The softening of the rubber in the tire could cause the tire to come off the rim. You're right that the wire or Kevlar will not soften or stretch due to the heat of braking.


----------



## rruff (Feb 28, 2006)

gordy748 said:


> The melting point of wire/ rubber/ teflon/ whatever they make beads out of these days is well north of the everyday temperatures on this planet.


It doesn't need to melt... it is well known that heating up a new tire makes it easier to install. Beads (non steel ones) and casings also stretch with time... ie, the first install might be tough, but if you get a flat, it goes on easier the next time.


----------



## rruff (Feb 28, 2006)

froze said:


> They suffered from flats as much as butyl, and pain to repair even though I used an old latex tube to make patches with, and they didn't hold up as long, their simply not worth the $14 or more a pop.

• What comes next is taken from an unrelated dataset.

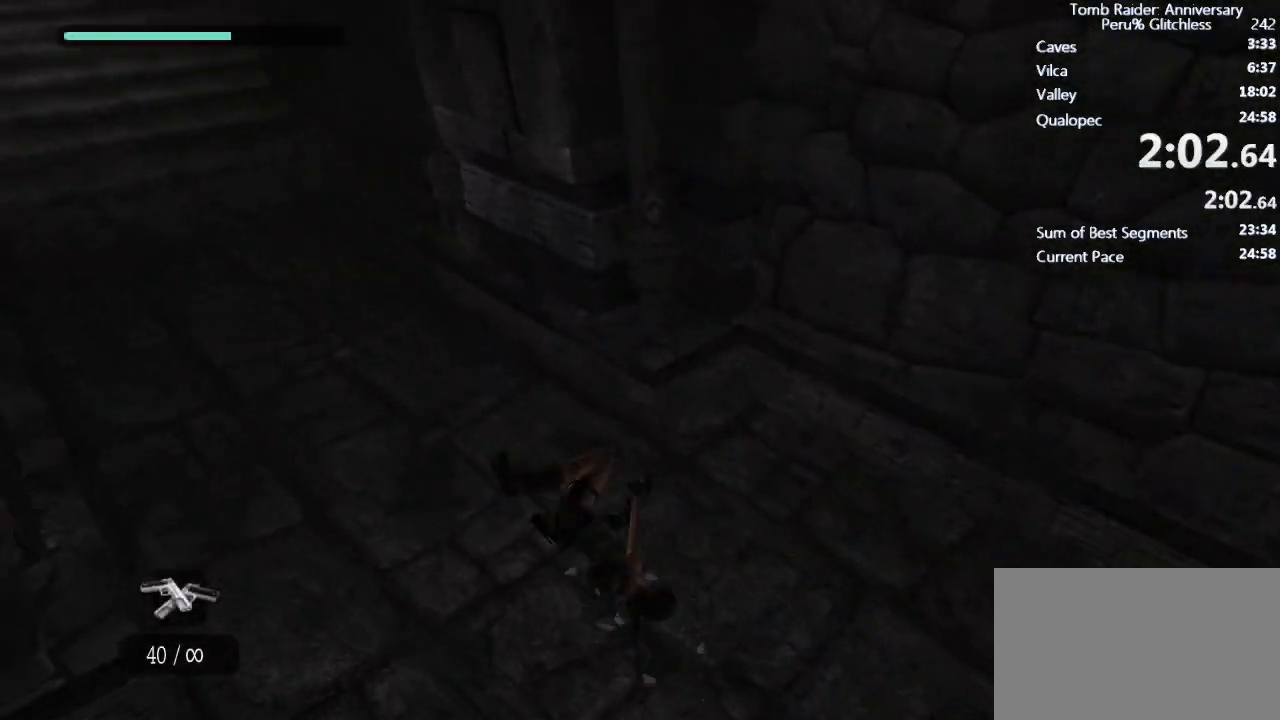
{"keys": ["a", "w"], "mouse": ["right"], "events": [[183, "ctrl", "down"], [283, "ctrl", "up"]]}
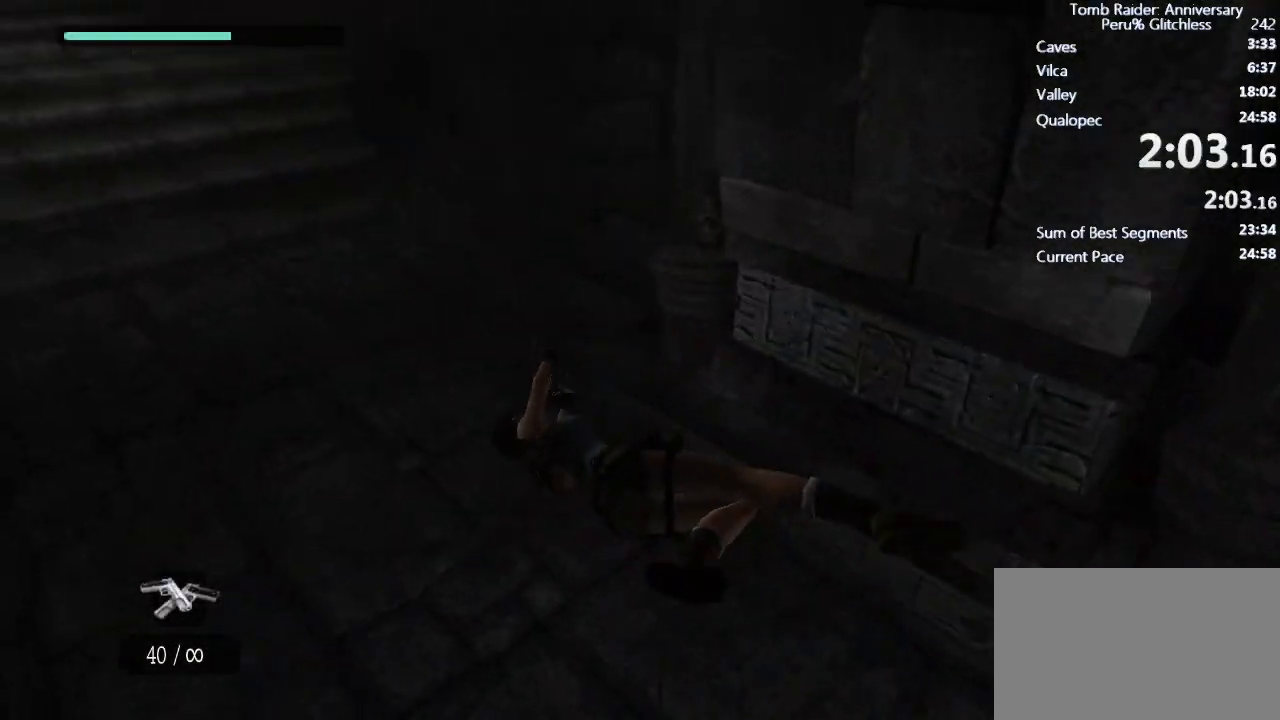
{"keys": ["a", "ctrl", "w"], "mouse": ["right"], "events": [[483, "ctrl", "down"]]}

Latex seems easier to patch... at least to me. Rubber cement (Elmers craft) and pieces of old latex or butyl... nothing fancy. The latex seems to be permeable to the solvent used in the cement, so it dries and adheres quicker. I've also had several incidences where a sharp metal object got stuck in my tire and I was able to pull it out before it punctured the latex tube... never happened with butyl.


----------



## rruff (Feb 28, 2006)

Zachariah said:


> The result when pumping a compromised Latex tube off the tire, looks something like a snake that just swallowed a football. This abnormal blistering can actually lift the tire bead off the rim during high-speed rotation and fail, with a loud bang and hiss...at the worst possible time - 45mph. I have the scars to prove it!

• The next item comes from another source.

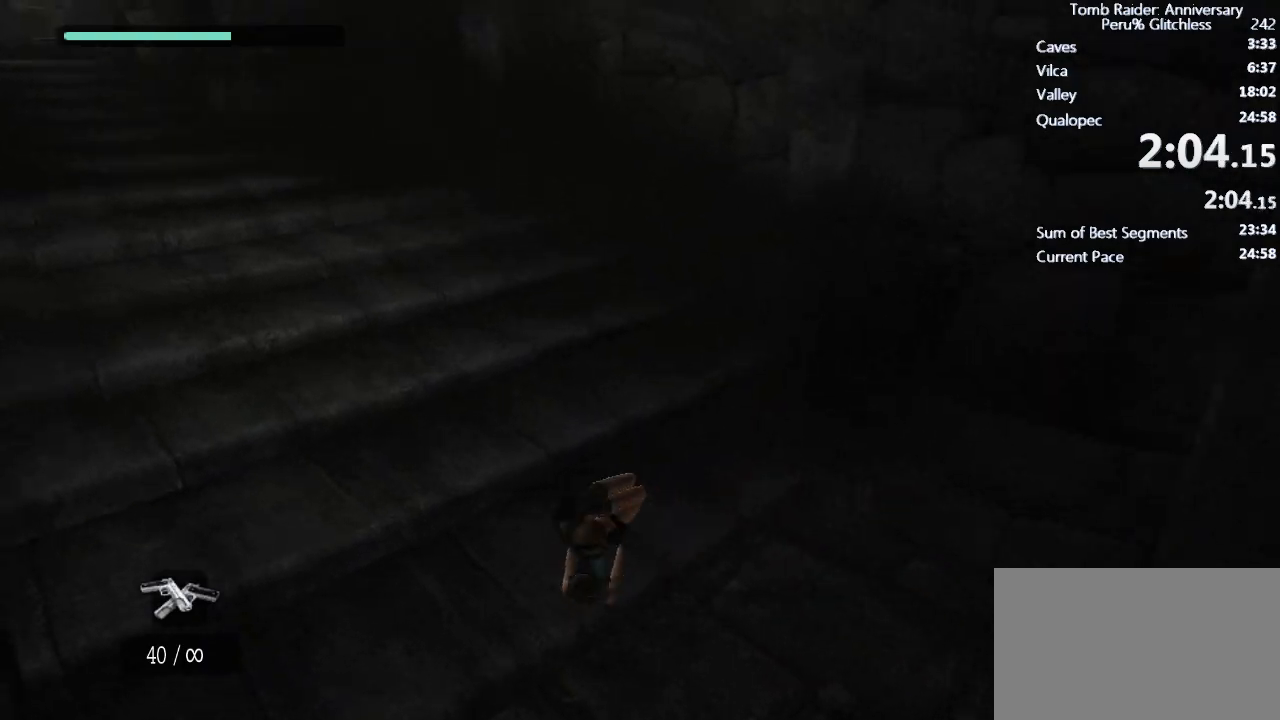
{"keys": ["a", "w"], "mouse": ["right"], "events": [[283, "ctrl", "down"], [417, "ctrl", "up"]]}
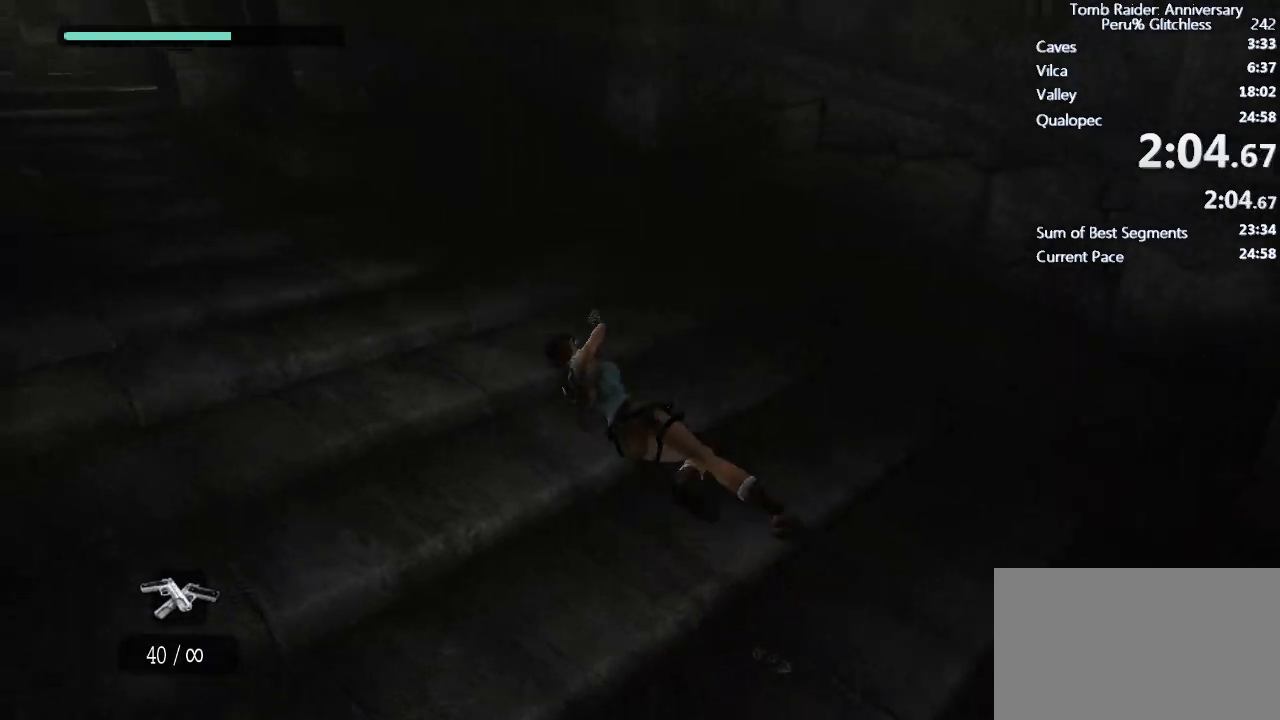
{"keys": ["a", "w"], "mouse": ["right"], "events": []}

Nope. A brand new latex tube (every one) will look "like a snake ate a football" if you pump it up on its own... this is because the wall thickness isn't as uniform as it is for butyl tubes. There is very little stress on a tube inside a tire, regardless of temperature or pressure.

And there is no way your "blistered tube" could lift the tire off the rim. The only way the tube can lift the tire off is if *the tube was pinched under it during installation*. Granted, that is easier to do with latex than butyl, and a latex tube is so tough and resilient that it will often work just fine in that state... until the tire gets hot and you add some cornering forces. 

You should be very careful with the installation of any tube... if you value your hide... and even more careful with latex. You also need to make sure your rim strip is in good shape. With proper care, latex tubes will work just fine.


----------



## Pitts Pilot (Dec 5, 2011)

Braking for 5 seconds and releasing for 10 will result in serious injury in about 14 seconds on some of my descents. I have some sections that, while only 400 vertical feet, average 23% and my rims sometimes get VERY hot despite my efforts to stay off the brakes (and I'm a fast descender.)

So - I've moved back to butyl after trying latex and FOSS for a while.


----------



## froze (Sep 15, 2002)

Pitts Pilot said:


> Braking for 5 seconds and releasing for 10 will result in serious injury in about 14 seconds on some of my descents. I have some sections that, while only 400 vertical feet, average 23% and my rims sometimes get VERY hot despite my efforts to stay off the brakes (and I'm a fast descender.)
> 
> So - I've moved back to butyl after trying latex and FOSS for a while.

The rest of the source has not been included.